AIM OF THE TASK:
Give again only those lines from the start of the entries through the line holding "immunohistochemical stain labels", leaving them as they are.

ENTRIES PROVIDED:
[Start of section]

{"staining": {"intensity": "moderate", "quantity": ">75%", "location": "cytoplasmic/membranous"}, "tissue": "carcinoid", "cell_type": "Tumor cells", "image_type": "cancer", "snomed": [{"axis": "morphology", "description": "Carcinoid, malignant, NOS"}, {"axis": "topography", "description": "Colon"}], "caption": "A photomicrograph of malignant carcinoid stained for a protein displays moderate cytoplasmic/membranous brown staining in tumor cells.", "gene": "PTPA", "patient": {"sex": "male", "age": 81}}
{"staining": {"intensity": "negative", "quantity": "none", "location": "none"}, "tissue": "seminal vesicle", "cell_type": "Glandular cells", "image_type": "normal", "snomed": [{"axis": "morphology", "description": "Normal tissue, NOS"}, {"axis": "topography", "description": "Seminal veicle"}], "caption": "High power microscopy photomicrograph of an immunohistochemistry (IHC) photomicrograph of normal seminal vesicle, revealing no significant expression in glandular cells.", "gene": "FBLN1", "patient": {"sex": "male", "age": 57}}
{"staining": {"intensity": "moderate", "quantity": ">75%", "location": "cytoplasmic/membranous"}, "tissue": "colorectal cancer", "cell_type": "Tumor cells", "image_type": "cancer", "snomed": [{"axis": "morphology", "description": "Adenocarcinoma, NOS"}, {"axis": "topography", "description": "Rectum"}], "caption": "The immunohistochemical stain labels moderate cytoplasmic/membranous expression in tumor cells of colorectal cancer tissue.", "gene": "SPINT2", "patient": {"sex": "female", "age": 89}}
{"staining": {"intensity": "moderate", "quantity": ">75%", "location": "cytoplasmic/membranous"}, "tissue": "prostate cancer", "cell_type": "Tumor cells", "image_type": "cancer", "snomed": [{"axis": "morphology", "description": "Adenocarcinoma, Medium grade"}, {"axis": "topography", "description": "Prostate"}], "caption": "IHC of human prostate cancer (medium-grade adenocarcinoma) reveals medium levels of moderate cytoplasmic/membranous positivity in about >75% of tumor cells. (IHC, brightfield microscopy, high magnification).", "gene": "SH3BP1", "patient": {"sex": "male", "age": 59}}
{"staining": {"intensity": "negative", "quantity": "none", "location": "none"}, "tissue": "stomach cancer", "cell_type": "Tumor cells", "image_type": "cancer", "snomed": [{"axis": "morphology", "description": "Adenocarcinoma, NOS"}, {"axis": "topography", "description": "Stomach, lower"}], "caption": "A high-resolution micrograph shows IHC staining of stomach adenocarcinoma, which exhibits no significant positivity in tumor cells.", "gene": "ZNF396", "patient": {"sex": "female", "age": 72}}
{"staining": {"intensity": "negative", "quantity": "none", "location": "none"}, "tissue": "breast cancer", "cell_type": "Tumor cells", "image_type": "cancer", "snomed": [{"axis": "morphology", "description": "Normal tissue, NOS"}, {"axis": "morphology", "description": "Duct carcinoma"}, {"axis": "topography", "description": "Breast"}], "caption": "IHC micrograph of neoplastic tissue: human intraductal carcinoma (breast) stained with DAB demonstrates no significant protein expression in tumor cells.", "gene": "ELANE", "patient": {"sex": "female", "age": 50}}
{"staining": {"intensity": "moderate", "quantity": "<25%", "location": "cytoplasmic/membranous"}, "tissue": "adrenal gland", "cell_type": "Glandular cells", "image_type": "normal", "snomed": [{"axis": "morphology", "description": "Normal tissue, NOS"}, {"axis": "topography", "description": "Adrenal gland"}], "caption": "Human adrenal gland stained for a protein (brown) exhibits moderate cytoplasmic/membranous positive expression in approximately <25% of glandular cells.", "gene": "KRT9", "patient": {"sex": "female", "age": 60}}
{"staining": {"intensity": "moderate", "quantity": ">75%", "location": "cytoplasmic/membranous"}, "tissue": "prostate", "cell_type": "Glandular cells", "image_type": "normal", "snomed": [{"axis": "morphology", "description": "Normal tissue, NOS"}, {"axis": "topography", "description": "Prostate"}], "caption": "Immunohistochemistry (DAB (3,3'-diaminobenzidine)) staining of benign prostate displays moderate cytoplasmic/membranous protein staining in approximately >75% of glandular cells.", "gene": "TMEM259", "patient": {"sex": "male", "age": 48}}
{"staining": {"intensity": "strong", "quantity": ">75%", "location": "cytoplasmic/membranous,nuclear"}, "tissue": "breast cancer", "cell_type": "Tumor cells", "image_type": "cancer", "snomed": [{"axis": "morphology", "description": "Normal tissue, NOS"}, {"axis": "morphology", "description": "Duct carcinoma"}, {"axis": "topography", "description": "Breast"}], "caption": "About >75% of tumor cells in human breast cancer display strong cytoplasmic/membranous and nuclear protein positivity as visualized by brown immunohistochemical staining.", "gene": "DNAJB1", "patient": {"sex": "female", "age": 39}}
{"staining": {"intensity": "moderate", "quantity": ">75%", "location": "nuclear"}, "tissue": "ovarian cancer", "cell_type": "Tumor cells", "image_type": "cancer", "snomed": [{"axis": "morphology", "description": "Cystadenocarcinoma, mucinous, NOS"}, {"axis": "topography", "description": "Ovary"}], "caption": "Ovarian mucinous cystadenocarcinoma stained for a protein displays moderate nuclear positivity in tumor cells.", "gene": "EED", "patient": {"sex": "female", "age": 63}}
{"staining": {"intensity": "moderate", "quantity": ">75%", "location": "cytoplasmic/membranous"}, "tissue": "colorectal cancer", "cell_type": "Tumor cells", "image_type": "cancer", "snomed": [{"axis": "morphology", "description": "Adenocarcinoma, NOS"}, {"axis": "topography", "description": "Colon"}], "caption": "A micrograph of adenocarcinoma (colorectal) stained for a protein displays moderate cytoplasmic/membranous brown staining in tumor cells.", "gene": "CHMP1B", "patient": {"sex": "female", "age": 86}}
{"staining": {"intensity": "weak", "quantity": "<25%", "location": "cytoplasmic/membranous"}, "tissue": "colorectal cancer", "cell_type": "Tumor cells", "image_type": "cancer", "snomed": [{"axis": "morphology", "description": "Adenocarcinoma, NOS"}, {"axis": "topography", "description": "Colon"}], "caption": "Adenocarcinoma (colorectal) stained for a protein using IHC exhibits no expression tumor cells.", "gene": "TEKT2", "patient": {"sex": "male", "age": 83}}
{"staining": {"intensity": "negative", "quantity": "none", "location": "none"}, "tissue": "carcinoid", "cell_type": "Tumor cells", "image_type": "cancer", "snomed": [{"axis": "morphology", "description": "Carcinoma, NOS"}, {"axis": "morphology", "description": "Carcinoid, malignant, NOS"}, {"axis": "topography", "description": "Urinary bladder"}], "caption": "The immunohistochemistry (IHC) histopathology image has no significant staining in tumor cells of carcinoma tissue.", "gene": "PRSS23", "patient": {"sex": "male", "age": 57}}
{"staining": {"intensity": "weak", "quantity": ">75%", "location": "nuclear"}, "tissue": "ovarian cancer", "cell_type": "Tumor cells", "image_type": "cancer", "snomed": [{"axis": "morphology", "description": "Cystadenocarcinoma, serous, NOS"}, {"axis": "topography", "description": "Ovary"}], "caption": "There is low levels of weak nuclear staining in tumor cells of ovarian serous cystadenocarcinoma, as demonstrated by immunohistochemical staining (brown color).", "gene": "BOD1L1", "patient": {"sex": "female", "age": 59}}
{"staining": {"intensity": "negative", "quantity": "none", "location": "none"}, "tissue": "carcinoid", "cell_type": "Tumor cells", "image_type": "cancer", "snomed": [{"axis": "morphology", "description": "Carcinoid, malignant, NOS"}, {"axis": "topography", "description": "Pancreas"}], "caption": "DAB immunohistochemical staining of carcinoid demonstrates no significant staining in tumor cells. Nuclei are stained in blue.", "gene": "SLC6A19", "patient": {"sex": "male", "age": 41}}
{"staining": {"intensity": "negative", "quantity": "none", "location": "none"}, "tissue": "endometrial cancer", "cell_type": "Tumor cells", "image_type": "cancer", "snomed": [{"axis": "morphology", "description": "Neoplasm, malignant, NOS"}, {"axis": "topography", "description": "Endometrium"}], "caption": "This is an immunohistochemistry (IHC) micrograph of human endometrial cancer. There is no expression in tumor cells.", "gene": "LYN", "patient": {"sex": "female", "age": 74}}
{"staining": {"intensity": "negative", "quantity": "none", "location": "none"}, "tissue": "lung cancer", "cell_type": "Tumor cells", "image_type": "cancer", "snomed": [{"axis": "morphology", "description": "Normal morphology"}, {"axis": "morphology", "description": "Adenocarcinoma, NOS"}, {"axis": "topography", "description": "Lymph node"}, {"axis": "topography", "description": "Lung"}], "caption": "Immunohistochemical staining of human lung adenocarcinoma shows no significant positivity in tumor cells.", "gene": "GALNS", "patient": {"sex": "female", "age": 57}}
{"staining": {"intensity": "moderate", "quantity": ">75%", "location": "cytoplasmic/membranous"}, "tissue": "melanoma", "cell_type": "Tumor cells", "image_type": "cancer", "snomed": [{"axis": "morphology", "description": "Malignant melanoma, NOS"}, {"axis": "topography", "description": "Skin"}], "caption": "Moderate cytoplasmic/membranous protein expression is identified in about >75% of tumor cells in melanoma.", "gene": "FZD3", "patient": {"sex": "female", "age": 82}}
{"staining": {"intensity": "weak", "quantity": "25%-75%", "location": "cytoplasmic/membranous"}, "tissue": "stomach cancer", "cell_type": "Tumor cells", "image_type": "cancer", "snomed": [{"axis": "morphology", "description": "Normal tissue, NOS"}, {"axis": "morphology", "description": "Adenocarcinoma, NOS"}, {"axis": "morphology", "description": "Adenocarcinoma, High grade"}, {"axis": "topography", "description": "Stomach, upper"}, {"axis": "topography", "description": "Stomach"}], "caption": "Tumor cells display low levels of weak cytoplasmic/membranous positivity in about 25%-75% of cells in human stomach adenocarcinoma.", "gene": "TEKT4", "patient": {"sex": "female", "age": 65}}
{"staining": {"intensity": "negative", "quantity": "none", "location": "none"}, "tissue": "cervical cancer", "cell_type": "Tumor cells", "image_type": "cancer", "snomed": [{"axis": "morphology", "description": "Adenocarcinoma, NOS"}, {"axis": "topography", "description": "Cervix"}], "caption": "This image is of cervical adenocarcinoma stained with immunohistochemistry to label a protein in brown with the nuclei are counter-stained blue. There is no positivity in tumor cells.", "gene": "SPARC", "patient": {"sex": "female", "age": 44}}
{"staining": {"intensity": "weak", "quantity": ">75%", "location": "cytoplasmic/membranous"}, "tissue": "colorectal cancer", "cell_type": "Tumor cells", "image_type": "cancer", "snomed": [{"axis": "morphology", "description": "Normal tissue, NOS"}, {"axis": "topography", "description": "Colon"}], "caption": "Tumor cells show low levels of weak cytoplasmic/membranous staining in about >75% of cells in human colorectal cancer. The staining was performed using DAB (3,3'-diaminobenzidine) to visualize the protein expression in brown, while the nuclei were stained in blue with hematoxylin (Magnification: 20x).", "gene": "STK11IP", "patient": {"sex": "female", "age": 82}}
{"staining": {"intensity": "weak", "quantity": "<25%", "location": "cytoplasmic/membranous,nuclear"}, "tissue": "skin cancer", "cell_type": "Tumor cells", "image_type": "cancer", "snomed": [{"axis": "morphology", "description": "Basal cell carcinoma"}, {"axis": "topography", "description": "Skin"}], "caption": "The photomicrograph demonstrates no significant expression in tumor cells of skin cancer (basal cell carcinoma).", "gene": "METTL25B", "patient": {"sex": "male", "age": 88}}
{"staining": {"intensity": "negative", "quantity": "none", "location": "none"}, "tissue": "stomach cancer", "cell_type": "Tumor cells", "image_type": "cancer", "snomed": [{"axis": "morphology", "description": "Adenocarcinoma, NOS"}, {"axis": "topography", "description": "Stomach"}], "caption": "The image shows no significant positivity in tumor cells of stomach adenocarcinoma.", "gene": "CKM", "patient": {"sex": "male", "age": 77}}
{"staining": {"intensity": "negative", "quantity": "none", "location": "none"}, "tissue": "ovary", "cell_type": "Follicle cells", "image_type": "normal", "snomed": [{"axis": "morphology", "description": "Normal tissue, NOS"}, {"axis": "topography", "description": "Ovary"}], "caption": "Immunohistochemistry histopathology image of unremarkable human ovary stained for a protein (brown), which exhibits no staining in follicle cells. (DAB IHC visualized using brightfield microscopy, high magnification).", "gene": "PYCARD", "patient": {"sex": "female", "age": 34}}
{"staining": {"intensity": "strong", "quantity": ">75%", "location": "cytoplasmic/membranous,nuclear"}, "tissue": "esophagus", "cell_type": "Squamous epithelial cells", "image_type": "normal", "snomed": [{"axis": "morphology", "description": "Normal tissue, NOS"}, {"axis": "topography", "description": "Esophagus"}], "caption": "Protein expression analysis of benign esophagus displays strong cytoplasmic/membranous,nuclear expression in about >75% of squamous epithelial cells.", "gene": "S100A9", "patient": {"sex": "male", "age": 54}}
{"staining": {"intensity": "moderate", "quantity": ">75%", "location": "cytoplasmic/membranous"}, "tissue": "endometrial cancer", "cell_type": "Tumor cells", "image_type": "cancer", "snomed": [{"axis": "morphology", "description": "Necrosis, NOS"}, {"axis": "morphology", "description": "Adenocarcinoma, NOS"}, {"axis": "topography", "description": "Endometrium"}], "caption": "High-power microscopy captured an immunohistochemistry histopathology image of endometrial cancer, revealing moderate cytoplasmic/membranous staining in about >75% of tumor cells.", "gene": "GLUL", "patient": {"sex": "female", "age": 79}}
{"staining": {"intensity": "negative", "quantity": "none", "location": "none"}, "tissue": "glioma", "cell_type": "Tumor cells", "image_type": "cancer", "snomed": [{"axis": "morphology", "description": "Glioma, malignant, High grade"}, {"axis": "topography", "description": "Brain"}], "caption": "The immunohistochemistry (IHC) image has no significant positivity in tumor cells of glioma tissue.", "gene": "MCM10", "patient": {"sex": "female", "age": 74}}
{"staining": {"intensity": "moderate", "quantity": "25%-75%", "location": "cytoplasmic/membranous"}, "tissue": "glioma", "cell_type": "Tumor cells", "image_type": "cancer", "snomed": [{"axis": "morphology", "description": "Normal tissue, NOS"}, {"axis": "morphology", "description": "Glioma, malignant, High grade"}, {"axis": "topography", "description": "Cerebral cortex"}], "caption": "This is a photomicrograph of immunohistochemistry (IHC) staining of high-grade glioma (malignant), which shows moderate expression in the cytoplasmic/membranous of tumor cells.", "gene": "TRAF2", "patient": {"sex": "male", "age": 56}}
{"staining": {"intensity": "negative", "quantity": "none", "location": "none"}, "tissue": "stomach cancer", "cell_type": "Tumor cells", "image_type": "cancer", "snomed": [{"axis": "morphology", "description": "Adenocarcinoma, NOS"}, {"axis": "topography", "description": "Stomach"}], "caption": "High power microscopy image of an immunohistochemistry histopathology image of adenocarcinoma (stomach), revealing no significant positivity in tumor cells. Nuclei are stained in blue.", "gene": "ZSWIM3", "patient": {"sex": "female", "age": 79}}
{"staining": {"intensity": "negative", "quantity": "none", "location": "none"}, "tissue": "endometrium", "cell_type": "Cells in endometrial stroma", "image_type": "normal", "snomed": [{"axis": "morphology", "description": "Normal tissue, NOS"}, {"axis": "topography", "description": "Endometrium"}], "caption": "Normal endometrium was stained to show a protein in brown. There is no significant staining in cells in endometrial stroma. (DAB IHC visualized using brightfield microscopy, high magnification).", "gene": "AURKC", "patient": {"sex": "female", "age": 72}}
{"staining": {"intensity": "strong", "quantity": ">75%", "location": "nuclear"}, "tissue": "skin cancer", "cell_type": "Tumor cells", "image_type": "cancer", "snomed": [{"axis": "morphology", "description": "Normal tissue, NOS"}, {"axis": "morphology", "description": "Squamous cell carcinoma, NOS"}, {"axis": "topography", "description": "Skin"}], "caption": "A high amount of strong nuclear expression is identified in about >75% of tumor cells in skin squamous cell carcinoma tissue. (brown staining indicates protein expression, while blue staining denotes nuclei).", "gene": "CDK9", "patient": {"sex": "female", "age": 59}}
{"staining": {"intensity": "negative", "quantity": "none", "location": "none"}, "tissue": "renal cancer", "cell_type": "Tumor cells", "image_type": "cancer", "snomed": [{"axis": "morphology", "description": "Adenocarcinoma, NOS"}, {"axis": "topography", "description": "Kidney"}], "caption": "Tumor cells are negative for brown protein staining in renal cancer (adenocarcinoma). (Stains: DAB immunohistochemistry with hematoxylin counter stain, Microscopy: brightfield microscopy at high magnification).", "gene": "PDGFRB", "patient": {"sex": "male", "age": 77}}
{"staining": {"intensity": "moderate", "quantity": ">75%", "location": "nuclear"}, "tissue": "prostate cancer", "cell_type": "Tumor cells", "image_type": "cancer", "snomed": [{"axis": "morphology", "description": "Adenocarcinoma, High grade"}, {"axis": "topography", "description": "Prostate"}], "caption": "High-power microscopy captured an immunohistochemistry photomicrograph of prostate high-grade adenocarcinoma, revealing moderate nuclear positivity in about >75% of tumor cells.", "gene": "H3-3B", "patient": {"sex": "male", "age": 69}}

[End of section]

RESULT BELOW:
{"staining": {"intensity": "moderate", "quantity": ">75%", "location": "cytoplasmic/membranous"}, "tissue": "carcinoid", "cell_type": "Tumor cells", "image_type": "cancer", "snomed": [{"axis": "morphology", "description": "Carcinoid, malignant, NOS"}, {"axis": "topography", "description": "Colon"}], "caption": "A photomicrograph of malignant carcinoid stained for a protein displays moderate cytoplasmic/membranous brown staining in tumor cells.", "gene": "PTPA", "patient": {"sex": "male", "age": 81}}
{"staining": {"intensity": "negative", "quantity": "none", "location": "none"}, "tissue": "seminal vesicle", "cell_type": "Glandular cells", "image_type": "normal", "snomed": [{"axis": "morphology", "description": "Normal tissue, NOS"}, {"axis": "topography", "description": "Seminal veicle"}], "caption": "High power microscopy photomicrograph of an immunohistochemistry (IHC) photomicrograph of normal seminal vesicle, revealing no significant expression in glandular cells.", "gene": "FBLN1", "patient": {"sex": "male", "age": 57}}
{"staining": {"intensity": "moderate", "quantity": ">75%", "location": "cytoplasmic/membranous"}, "tissue": "colorectal cancer", "cell_type": "Tumor cells", "image_type": "cancer", "snomed": [{"axis": "morphology", "description": "Adenocarcinoma, NOS"}, {"axis": "topography", "description": "Rectum"}], "caption": "The immunohistochemical stain labels moderate cytoplasmic/membranous expression in tumor cells of colorectal cancer tissue.", "gene": "SPINT2", "patient": {"sex": "female", "age": 89}}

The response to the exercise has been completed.